1971 Mercedes-Benz 280 SL in Silver over Black Leather (left) and 1970 280 SL in Midnight Blue over Blue Leather (right).  

Also unique to the W113 niche is the cult of the notch.  Part of the charm of the W113 and a proof it came from a time when Mercedes-Benz were rather more “hand-made” than now, were the leaded-seam “fender notches”, small creases in the fender, inboard of the headlights, which workers on the assembly line hand-shaped with tin, their purpose being to ensure the notch matched both the kink in the headlight surround and the crease on the outside of the fender.  That ensured perfect alignment (this was a time when the factory took seriously such intricate details of quality control) but were thought at the time just part of the manufacturing process and not publicized.

By their notches shall they be known: Headlight notches (left & right) on US market 1969 Mercedes-Benz 280 SL in Anthracite Grey Metallic over Gray Leather.  

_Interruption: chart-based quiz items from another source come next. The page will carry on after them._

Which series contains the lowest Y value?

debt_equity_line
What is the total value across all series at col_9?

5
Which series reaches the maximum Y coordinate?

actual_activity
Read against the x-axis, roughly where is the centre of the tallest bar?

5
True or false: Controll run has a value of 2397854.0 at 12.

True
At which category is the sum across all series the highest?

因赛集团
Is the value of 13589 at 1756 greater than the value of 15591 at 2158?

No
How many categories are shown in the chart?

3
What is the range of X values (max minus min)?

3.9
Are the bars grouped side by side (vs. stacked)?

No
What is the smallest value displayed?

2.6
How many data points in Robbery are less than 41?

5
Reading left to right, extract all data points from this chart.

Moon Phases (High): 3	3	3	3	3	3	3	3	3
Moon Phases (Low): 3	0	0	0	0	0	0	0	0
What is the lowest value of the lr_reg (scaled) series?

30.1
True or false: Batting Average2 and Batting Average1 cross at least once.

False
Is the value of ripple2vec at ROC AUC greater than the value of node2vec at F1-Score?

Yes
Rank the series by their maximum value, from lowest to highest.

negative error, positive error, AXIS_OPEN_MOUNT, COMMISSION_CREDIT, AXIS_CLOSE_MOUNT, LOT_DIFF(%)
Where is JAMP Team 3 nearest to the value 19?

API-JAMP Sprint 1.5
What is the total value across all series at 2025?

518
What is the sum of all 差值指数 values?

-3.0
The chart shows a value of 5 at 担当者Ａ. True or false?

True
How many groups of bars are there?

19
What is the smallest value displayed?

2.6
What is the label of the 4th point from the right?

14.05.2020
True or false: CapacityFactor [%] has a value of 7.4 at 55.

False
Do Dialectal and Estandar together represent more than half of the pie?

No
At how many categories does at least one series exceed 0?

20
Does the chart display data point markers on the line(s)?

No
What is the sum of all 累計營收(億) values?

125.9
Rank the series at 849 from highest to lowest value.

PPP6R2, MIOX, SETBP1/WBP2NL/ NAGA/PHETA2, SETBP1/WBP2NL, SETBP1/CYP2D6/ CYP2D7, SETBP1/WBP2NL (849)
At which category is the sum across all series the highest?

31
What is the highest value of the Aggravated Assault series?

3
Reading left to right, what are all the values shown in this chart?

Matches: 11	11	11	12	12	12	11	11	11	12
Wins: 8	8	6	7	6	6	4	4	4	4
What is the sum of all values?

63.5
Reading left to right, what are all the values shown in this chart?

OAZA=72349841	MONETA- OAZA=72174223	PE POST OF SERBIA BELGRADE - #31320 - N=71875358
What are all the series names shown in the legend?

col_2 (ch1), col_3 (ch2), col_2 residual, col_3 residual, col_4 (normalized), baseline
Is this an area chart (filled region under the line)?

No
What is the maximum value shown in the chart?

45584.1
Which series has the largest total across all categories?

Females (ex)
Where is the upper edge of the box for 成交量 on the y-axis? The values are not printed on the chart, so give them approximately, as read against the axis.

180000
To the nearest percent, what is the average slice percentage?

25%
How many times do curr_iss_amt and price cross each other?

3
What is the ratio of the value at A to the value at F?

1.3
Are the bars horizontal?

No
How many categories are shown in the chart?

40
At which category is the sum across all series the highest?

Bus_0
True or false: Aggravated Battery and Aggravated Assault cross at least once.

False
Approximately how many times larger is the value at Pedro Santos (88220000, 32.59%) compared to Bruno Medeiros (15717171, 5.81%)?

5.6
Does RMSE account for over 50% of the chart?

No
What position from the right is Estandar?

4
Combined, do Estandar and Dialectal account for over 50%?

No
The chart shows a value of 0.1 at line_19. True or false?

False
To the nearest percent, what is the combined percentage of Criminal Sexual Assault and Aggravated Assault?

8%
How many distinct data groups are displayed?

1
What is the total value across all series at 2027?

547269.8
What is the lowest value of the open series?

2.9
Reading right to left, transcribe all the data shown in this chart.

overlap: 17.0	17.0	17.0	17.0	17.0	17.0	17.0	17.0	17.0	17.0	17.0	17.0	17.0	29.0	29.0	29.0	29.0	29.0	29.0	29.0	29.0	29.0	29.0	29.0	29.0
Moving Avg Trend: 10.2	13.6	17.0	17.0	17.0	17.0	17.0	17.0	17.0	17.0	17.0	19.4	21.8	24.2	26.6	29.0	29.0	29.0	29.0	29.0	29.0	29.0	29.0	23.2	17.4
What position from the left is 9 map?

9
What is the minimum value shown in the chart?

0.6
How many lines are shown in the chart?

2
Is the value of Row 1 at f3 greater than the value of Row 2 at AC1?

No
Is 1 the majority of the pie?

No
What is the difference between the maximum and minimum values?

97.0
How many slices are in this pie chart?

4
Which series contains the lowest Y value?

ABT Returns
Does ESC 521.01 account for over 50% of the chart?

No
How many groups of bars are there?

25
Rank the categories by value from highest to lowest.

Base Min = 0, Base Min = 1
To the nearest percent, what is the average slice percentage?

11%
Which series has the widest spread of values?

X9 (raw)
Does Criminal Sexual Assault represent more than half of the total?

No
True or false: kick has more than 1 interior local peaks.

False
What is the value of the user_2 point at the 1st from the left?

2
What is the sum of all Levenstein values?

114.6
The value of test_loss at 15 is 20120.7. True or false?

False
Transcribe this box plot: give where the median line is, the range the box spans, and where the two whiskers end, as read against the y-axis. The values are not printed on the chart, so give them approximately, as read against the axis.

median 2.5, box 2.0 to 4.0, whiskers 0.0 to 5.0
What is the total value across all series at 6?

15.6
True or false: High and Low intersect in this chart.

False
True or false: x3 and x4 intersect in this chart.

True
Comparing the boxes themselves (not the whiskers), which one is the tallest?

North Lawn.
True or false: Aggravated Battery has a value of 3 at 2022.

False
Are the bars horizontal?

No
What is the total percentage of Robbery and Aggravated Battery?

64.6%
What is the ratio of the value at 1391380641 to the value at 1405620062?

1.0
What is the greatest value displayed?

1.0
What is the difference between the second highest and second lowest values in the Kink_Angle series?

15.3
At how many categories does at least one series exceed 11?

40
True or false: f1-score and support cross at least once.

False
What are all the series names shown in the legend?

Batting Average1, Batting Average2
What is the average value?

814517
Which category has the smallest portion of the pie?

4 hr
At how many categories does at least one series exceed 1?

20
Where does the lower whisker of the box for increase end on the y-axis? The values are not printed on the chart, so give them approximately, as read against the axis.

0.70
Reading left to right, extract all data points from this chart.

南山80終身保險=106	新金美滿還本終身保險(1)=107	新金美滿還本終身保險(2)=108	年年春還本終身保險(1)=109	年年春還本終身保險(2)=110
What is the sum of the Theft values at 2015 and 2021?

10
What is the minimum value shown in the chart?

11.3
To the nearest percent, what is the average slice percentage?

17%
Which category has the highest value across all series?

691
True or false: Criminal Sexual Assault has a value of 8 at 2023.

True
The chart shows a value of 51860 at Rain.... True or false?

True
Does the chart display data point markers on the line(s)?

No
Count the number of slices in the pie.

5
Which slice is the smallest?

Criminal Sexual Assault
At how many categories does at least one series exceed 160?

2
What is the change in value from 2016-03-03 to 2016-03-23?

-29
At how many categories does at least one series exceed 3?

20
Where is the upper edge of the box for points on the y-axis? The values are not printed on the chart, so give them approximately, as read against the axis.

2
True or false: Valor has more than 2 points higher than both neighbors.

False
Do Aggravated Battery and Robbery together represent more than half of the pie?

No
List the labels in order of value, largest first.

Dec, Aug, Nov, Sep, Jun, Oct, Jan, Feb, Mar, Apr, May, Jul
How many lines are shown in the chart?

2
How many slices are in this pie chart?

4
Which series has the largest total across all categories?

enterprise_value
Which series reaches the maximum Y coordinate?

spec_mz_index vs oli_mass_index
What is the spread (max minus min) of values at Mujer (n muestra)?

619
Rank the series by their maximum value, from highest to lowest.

Thus, in the decades before the W113 became a collectable and long before originality became a fetish, when replacing fenders (supplied from the factory without a notch), repair shops unfamiliar with the breed sometimes wouldn’t fashion a notch one to match the one replaced, unaware perhaps even of their existence (and "asymmetric" W113s have been seen with an single notch).  There were tales too of the factory’s notches even being smoothed-out as a “fix” by W113 neophytes thinking the grooves a manufacturing defect or the result of accident damage although these stories may be apocryphal.  However, those who have had a replacement fender “notched” exactly to match the one removed may still not satisfy the originality police because the inner fender spot welds which affix the fender to the structure are said to have been done in a manner almost impossible to replicate.  It’s metal so it can be done but it’s not easy to convince the experts who judge such things and they are tough judges.